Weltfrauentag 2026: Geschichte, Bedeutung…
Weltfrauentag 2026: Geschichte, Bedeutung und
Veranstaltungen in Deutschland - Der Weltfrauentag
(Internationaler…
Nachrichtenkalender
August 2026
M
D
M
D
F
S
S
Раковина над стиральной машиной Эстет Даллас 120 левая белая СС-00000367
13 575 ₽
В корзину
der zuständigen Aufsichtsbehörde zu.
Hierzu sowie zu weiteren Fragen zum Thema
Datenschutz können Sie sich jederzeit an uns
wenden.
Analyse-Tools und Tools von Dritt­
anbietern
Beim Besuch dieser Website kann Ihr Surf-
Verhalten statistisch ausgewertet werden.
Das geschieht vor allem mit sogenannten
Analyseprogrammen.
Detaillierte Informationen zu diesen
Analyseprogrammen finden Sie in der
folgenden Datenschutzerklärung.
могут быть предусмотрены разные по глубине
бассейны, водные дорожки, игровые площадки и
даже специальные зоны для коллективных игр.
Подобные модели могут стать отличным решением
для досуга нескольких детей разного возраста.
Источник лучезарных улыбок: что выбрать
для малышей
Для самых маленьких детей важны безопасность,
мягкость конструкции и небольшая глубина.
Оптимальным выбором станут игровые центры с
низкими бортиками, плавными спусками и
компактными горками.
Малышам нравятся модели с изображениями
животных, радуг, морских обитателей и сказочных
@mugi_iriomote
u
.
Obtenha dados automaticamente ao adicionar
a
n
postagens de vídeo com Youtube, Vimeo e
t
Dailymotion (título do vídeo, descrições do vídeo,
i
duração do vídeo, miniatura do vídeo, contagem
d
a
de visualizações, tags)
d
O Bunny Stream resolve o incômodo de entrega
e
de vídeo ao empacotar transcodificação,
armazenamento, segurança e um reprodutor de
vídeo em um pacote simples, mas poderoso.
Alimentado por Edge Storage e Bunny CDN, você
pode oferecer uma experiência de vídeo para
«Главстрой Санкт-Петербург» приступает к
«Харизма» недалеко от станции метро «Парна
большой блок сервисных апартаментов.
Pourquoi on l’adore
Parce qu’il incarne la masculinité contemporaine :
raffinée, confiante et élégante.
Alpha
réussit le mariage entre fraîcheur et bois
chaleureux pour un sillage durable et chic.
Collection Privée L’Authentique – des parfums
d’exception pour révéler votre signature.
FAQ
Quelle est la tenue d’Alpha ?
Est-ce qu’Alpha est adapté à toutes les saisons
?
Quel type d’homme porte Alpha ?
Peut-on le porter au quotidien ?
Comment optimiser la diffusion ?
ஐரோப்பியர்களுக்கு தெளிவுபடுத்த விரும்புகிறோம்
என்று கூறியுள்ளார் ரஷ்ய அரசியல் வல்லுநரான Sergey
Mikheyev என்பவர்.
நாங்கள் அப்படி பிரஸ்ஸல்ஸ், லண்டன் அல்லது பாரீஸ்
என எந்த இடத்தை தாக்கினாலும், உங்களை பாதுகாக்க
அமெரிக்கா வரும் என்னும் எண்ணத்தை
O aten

---+---

▶ _WHAT THE TASK REQUIRES_:
Put the text lines of every row above into a JSON list of strings, with one string per line and no blank lines.

▶ _SOLUTION TO THE EXERCISE_:
[
  "Weltfrauentag 2026: Geschichte, Bedeutung…",
  "Weltfrauentag 2026: Geschichte, Bedeutung und",
  "Veranstaltungen in Deutschland - Der Weltfrauentag",
  "(Internationaler…",
  "Nachrichtenkalender",
  "August 2026",
  "M",
  "D",
  "M",
  "D",
  "F",
  "S",
  "S",
  "Раковина над стиральной машиной Эстет Даллас 120 левая белая СС-00000367",
  "13 575 ₽",
  "В корзину",
  "der zuständigen Aufsichtsbehörde zu.",
  "Hierzu sowie zu weiteren Fragen zum Thema",
  "Datenschutz können Sie sich jederzeit an uns",
  "wenden.",
  "Analyse-Tools und Tools von Dritt­",
  "anbietern",
  "Beim Besuch dieser Website kann Ihr Surf-",
  "Verhalten statistisch ausgewertet werden.",
  "Das geschieht vor allem mit sogenannten",
  "Analyseprogrammen.",
  "Detaillierte Informationen zu diesen",
  "Analyseprogrammen finden Sie in der",
  "folgenden Datenschutzerklärung.",
  "могут быть предусмотрены разные по глубине",
  "бассейны, водные дорожки, игровые площадки и",
  "даже специальные зоны для коллективных игр.",
  "Подобные модели могут стать отличным решением",
  "для досуга нескольких детей разного возраста.",
  "Источник лучезарных улыбок: что выбрать",
  "для малышей",
  "Для самых маленьких детей важны безопасность,",
  "мягкость конструкции и небольшая глубина.",
  "Оптимальным выбором станут игровые центры с",
  "низкими бортиками, плавными спусками и",
  "компактными горками.",
  "Малышам нравятся модели с изображениями",
  "животных, радуг, морских обитателей и сказочных",
  "@mugi_iriomote",
  "u",
  ".",
  "Obtenha dados automaticamente ao adicionar",
  "a",
  "n",
  "postagens de vídeo com Youtube, Vimeo e",
  "t",
  "Dailymotion (título do vídeo, descrições do vídeo,",
  "i",
  "duração do vídeo, miniatura do vídeo, contagem",
  "d",
  "a",
  "de visualizações, tags)",
  "d",
  "O Bunny Stream resolve o incômodo de entrega",
  "e",
  "de vídeo ao empacotar transcodificação,",
  "armazenamento, segurança e um reprodutor de",
  "vídeo em um pacote simples, mas poderoso.",
  "Alimentado por Edge Storage e Bunny CDN, você",
  "pode oferecer uma experiência de vídeo para",
  "«Главстрой Санкт-Петербург» приступает к",
  "«Харизма» недалеко от станции метро «Парна",
  "большой блок сервисных апартаментов.",
  "Pourquoi on l’adore",
  "Parce qu’il incarne la masculinité contemporaine :",
  "raffinée, confiante et élégante.",
  "Alpha",
  "réussit le mariage entre fraîcheur et bois",
  "chaleureux pour un sillage durable et chic.",
  "Collection Privée L’Authentique – des parfums",
  "d’exception pour révéler votre signature.",
  "FAQ",
  "Quelle est la tenue d’Alpha ?",
  "Est-ce qu’Alpha est adapté à toutes les saisons",
  "?",
  "Quel type d’homme porte Alpha ?",
  "Peut-on le porter au quotidien ?",
  "Comment optimiser la diffusion ?",
  "ஐரோப்பியர்களுக்கு தெளிவுபடுத்த விரும்புகிறோம்",
  "என்று கூறியுள்ளார் ரஷ்ய அரசியல் வல்லுநரான Sergey",
  "Mikheyev என்பவர்.",
  "நாங்கள் அப்படி பிரஸ்ஸல்ஸ், லண்டன் அல்லது பாரீஸ்",
  "என எந்த இடத்தை தாக்கினாலும், உங்களை பாதுகாக்க",
  "அமெரிக்கா வரும் என்னும் எண்ணத்தை",
  "O aten"
]